- Born: 1912 Berlin, Germany
- Died: January 28, 2006 (aged 93–94) White Plains, United States
- Education: Columbia University B.S.M.S.Ph.D.
- Known for: uranium enrichment
- Scientific career
- Fields: Physics, chemistry
- Workplaces: Columbia University Union Carbide United States Department of Defense
- Doctoral advisor: Charles Hard Townes

= Helmut W. Schulz =

Helmut W. Schulz (1912 – 28 January 2006) was a German chemical engineer and professor at Columbia University known for his many works in disparate fields like nuclear physics, rocketry and waste-to-energy processes. He developed the process for separating uranium isotopes.

==Early life==
Wilhelm Schulz was born in 1912 in Berlin and moved to New York with his family in 1924. He was valedictorian at Brooklyn Technical High School. Later, he received a Pulitzer scholarship to Columbia University and earned a B.S. in 1933 and an M.S. in 1934.

Upon graduation, he went to work for Union Carbide and traveled in 1940 to Niagara Falls to help improve its methanol plant. While experimenting, he used a contaminated bottle of solution which exploded on contact. The caustic splattering blinded him.

==Work and research==
When Schulz learned that physicists at Columbia University had achieved fission of a uranium isotope, he worked and succeeded in devising a process for separating uranium isotopes using a gas centrifuge, presenting his idea in a paper to university researchers. When the government settled on the gaseous diffusion process to enrich uranium, Schulz filed for a patent in 1942 which was granted in 1951. Returning to Union Carbide after receiving his Ph.D. in chemical engineering from Columbia in 1942, Schulz wrote two papers on the possibility of using infrared radiation to generate molecular reactions.

In 1948, Schulz approached Charles H. Townes at Columbia University and offered him a Union Carbide fellowship. Impressed by Schulz's inventiveness, Townes used his fellowship to hire Arthur L. Schawlow. Together, they later invented the laser and its cousin, the maser. Both received the Nobel Prize in Physics.

In the 1960s, Schulz developed new ways to produce solid rocket fuel and then took a leave from Union Carbide to oversee the United States Department of Defense's rocket propulsion program.

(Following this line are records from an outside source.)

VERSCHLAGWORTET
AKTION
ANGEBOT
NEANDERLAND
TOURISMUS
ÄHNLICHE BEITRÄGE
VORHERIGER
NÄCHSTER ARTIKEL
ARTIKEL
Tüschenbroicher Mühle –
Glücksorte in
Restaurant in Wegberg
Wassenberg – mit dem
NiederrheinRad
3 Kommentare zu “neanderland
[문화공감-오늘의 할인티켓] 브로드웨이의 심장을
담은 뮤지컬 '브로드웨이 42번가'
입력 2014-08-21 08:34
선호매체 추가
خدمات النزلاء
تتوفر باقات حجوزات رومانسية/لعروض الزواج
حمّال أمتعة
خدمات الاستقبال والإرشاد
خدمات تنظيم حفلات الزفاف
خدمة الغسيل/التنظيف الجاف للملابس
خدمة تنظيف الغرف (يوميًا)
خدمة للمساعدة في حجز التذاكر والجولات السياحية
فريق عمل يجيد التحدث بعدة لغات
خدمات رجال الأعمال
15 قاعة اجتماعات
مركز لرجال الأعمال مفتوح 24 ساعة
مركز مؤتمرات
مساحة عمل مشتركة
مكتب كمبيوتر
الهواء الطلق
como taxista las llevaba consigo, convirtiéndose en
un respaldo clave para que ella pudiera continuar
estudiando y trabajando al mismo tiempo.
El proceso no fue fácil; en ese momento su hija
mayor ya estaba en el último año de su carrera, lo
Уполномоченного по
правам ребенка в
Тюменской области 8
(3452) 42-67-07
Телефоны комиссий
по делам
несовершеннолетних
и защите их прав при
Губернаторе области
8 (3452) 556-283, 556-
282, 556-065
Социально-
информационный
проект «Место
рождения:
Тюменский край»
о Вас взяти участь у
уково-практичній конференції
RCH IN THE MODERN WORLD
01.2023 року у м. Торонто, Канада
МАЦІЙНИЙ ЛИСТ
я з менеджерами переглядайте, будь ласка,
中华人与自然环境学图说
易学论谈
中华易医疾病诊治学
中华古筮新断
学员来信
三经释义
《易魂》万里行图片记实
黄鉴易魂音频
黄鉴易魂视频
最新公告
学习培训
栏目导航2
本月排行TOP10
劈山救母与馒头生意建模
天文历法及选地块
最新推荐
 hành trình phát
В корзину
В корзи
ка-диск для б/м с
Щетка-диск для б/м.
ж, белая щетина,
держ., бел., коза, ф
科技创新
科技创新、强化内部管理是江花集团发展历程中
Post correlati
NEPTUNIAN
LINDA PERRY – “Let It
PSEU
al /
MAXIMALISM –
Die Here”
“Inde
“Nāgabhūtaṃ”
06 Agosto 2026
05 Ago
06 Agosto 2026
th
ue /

Finally retiring from Union Carbide in 1969, and with a grant from the National Science Foundation, Schulz returned to Columbia to study ways to convert waste to energy. He developed clean processes to produce electricity using solid waste, sewage sludge, and even toxic materials like PCBs, and chemical weapons.

In 1977, when the United States planned to build the first gas centrifuge plant, the United States Department of Energy awarded Schulz $100,000 as a royalty for his contribution.

==Personal life==
Helmut Schulz was married to Colette Prieur Schulz. They had five children and seven grandchildren.